The result of a 140% lambing, plus another 2000 bought in each year, add up to around 7000 lambs that travel to the Harwoods’ remote property on Golden Bay's northwest coast. At the beginning of the following spring, the tail end of those lambs are finished on the irrigated drystock block and all are gone before they cut their hogget teeth.
On top of that, another brother, Simon, sharemilks 900 cows for Manuka SA in Chile. It's been hard work in a different culture, far from New Zealand, Nigel says, but was going pretty well now.
Added into this farming mix are beef-cross calves from the dairy unit. Nigel says they targeted 120 Hereford/Friesian calves each year that headed to the coastal farm before Christmas, when all the lambs from the previous year were gone and feed was plentiful. A number resembling Friesian bulls are left entire and carried as long as three years to finish. To finish them earlier, they have been considering feeding supplements so the cattle don't drop weight over winter. It's a rugged climate on the coastal block that misses out on spring growth because of wet, cold weather and then grows consistently through the summer months.

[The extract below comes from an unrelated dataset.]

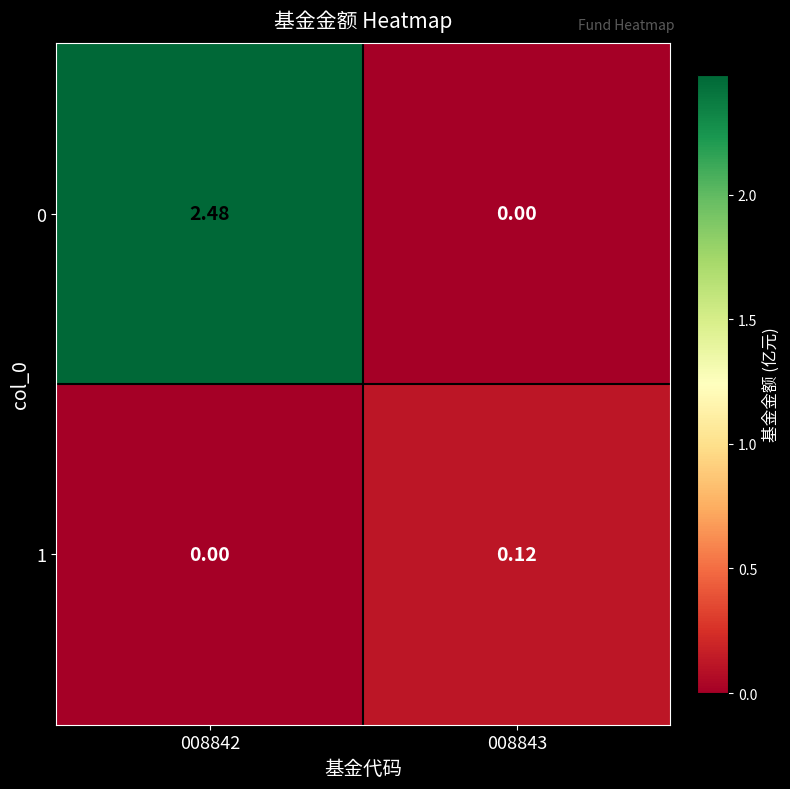

How many series are shown in this chart?

2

It's a valuable part of the family's farming business as it adds diversification and provides summer-safe country to the drystock operation if needed.
"Our business plan calls for scale and diversity, so any more than 850 dairy cows means we start taking more land off drystock which we want for diversity."
While each family member has their own section to govern, they all plan together for the overall business and use the land and stock for the best results. The drystock operation provides winter silage, winter grazing and raises young stock, while beef cows will sometimes run behind the milking herd instead of topping the paddocks.
It's also why the irrigation includes 21ha under a pivot and 30ha of K-Line on the chunk of deer farm used to winter the cows and finish other stock.
Between June 1 and the third week of July, the dairy cows will chomp through about 600,000kg drymatter (DM) on the drystock block that includes about 20ha of rape or kale, about 100ha of late spring silage and about 100ha of pasture.
Weaner deer follow the dairy herd and by September the last of those have left the property in time for paddocks to be locked up for silage.
"It works surprisingly well wintering the drystock on the same block as the cows," Nigel says.
Most of the silage is cut on the drystock area in late November which was not such good quality, but bulk silage for winter. The only silage cut on the milking platform was to retain pasture quality.
They're still allocating costs to different aspects of the business as it's complicated by the multi-use of the land, but it's clear that irrigation has boosted milk production dramatically and part of that is being able to carry 3.3 cows/ha.
Wintering and cutting supplements on land that benefits from irrigation is a bonus and means the only bought-in supplement is 200 tonnes of palm kernel/year that is fed in bins towed into the paddocks. It's fed just when the cows need it, depending on the season, and finishes around the end of September when the production returns to a purely grass-based system.